Timothy Michael "Tim" Kaine, 58, is an attorney serving as the junior United States Senator from Virginia. A member of the Democratic Party, Kaine was elected to the Senate in 2012.
Clinton named Senator Tim Kaine of Virginia to be her running mate Friday, according to a senior campaign official, selecting a battleground state politician with working-class roots and a fluency in Spanish, traits that she believes can bolster her chances to defeat Donald J. Trump in November, said the New York Times.
Mrs. Clinton’s choice came after her advisers spent months poring over potential vice-presidential candidates who could lift the Democratic ticket in an unpredictable race against Mr. Trump, said the NY Times.
The Washington Post, owned by Jeff Bezos of Amazon and openly at war with Trump, today called the Republican nominee "a unique threat to American democracy, and unfit to be president.
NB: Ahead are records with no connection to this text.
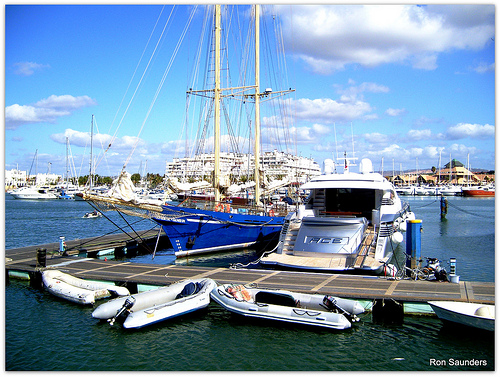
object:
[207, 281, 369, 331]
boat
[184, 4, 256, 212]
masts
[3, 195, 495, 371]
water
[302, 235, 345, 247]
word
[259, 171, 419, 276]
boat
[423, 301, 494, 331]
boat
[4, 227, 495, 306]
dock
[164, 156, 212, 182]
wall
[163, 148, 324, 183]
building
They said of Kaine: a former Virginia governor, Richmond mayor and Democratic National Committee chairman, was chosen after a search that included riskier and more unconventional candidates who offered greater appeal to the party’s liberal base.
He was a longtime favorite to become Clinton’s running mate, however, in part because of the political and personal attributes she considers well-suited to the governing partnership she seeks — and in part because of the calculation that the experience of a Clinton-Kaine ticket would outgun Trump’s outsider bombast.
Born in Saint Paul, Minnesota, Kaine earned a law degree from Harvard Law School before entering private practice and becoming a lecturer at the University of Richmond School of Law.
Kaine was first elected to public office in 1994, when he won a seat on the Richmond, Virginia City Council. He was then elected Mayor of Richmond in 1998, serving in that position until being elected Lieutenant Governor of Virginia in 2002.
Kaine declared his candidacy for governor of Virginia in 2005 in a bid to replace Mark Warner (who was constitutionally precluded from serving another term). Kaine won in an uncontested Democratic primary, and faced Republican Attorney General Jerry Kilgore in the general election; Kaine won with 51% of the vote, to Kilgore's 46%. Kaine served as governor from 2006 to 2010.
Upon becoming governor, Kaine gave the Democratic response to the 2006 State of the Union Address. He was considered a top contender for running mate in Senator Barack Obama's successful 2008 presidential campaign, but instead became the 51st Chairman of the Democratic National Committee, serving from 2009 to 2011.
In 2012, after incumbent Senator Jim Webb announced he would retire, Kaine declared his candidacy for the U.S. Senate. Kaine prevailed in the Democratic primary and faced former Senator and Virginia Governor George Allen in the general election. In the November 2012 election, Kaine won with 53% of the vote to Allen's 47%. Kaine was sworn into office on January 3, 2013.